Vingt-quatrième Dimanche du Temps Ordinaire

Jusqu’à soixante-dix fois sept fois.

La légende du Juif errant trouve son origine dans la malédiction qu’encourut Caïn après avoir tué son frère Abel.  Dans le Livre de la Genèse Dieu dit à Caïn :
Sois maudit et chassé du sol fertile qui a ouvert la bouche pour recevoir de ta main le sang de ton frère… tu seras un errant parcourant la terre. (Gn 4,11.12)
Caïn ayant affirmé que sa peine était trop lourde à porter et qu’il serait tué par le premier venu, Dieu adoucit sa peine en disant :
Si quelqu’un tue Caïn, on le vengera sept fois
(Gn 4,15)
Lamek, le petit-fils de Caïn dit à ses femmes : (Gn 4,24)
J’ai tué un homme pour une blessure, un enfant pour une meurtrissure.
C’est que Caïn est vengé sept fois, mais Lamek, soixante-dix-sept fois !

Le mal s’est donc multiplié dans le monde, et la vengeance également.  Lorsque Dieu intervient dans la vie du Peuple, Il doit commencer par contrecarrer cette spirale infernale.  Dès le Décalogue Dieu enseigne aux Juifs l’amour entre les hommes et le respect des personnes, d’abord et surtout envers les membres du Peuple élu.  C’est ainsi que Dieu enseigne de ne pas prêter avec usure, de ne pas garder en gage le manteau du pauvre, puisqu’il l’utilise pour se couvrir la nuit et autres lois similaires.  Mais par-dessus tout, Dieu ordonne d’en revenir à la loi du talion :
Fracture pour fracture, œil pour œil, dent pour dent. Tel le dommage que l’on inflige à un homme, tel celui que l’on subit (Lv 24,20 ; Ex 21,24 ; Dt 19,21 etc)
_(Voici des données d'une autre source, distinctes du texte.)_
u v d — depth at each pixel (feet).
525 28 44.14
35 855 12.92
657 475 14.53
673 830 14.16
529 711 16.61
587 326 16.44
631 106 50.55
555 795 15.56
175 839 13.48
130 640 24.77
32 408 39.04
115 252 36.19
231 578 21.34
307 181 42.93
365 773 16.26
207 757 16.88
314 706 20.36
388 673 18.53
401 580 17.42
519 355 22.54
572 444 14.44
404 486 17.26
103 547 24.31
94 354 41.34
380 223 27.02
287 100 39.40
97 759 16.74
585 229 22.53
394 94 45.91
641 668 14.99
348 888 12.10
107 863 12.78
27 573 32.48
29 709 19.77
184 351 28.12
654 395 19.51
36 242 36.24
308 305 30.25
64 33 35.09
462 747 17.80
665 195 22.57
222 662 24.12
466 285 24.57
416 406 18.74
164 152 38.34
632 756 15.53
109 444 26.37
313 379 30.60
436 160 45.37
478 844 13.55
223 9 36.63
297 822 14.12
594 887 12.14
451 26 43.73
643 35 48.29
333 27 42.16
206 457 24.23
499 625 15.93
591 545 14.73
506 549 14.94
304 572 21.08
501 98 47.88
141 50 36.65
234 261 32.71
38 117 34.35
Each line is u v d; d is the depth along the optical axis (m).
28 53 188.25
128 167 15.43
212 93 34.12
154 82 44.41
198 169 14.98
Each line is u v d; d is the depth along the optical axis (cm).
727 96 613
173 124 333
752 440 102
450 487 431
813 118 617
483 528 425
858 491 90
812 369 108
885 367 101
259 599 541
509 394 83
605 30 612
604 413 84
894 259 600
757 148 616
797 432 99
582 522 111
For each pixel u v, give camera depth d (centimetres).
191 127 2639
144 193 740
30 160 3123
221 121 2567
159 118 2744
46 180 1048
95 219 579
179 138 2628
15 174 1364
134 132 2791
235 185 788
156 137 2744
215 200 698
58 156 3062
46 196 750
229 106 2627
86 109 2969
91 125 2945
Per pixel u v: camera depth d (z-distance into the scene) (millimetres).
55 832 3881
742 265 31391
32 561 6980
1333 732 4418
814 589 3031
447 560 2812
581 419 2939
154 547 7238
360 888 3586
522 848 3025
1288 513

Du temps de Jérémie Dieu va plus loin et interdit d’utiliser le dicton le père a mangé des raisins verts, les dents des enfants sont gâtées.  Chacun mourra pour ses fautes à lui et non plus pour les fautes de ses pères, chacun sera récompensé pour le bien qu’il a fait, lorsque Dieu conclura une Alliance nouvelle :
Je mettrai ma Loi au fond de leur être et je l’écrirai sur leur cœur.
Alors je serai leur Dieu et eux seront mon peuple.
(Jr 31,29-30.31.33)

Jésus est venu nous donner cette Loi nouvelle, inscrite dans notre cœur.  Dès ses premières instructions, Il nous demande de ne pas faire à autrui ce que nous ne voudrions pas qu’ils nous fassent.  Et de manière plus explicite, dans le Sermon sur la Montagne Jésus revoit le Décalogue en disant :
Vous avez appris qu’il a été dit : Œil pour œil et dent pour dent.
Et moi, je vous dis de ne pas résister au méchant.
Au contraire, si quelqu’un te gifle sur la joue droite, tends-lui aussi l’autre.
(Mt 5,38-39)

C’est la Loi d’Amour que Jésus enseigne, et il n’est plus possible dès lors de rendre œil pour œil, dent pour dent.  Nous sommes invités à pardonner les offenses subies et à ne pas exiger réparation des maux infligés.
C’est dans ce contexte que Saint Pierre dans l’Évangile de ce matin demande à Jésus jusqu’à combien de fois il nous faut pardonner l’offense de nos frères.  Pierre estime qu’il fait déjà un effort important en proposant de pardonner jusqu’à sept fois.  Nous savons en effet que la tradition rabbinique, elle, se limite à demander le pardon jusqu’à trois fois seulement.  Jésus répond en nous demandant de pardonner jusqu’à soixante-dix fois sept fois, c’est-à-dire de manière définitive et irréversible.
Alors que la Genèse parlait de sept fois et soixante-dix-sept fois pour la vengeance, Jésus à l’autre extrémité nous invite à pardonner soixante-dix fois sept fois. Jésus nous demande un pardon complet et inconditionnel, à l’exemple de Dieu le Père qui nous a pardonné d’avance toutes nos fautes, toutes nos infidélités.
Tel est le message que Jésus nous donne aujourd’hui.  La parabole qui suit sa réponse à Pierre ne veut que nous aider à prendre conscience que c’est le Père qui nous pardonne toujours le premier et qu’Il nous invite à en faire autant.
Que la participation à cette Eucharistie nous aide à prendre conscience combien nous sommes pardonnés et combien nous avons à pardonner.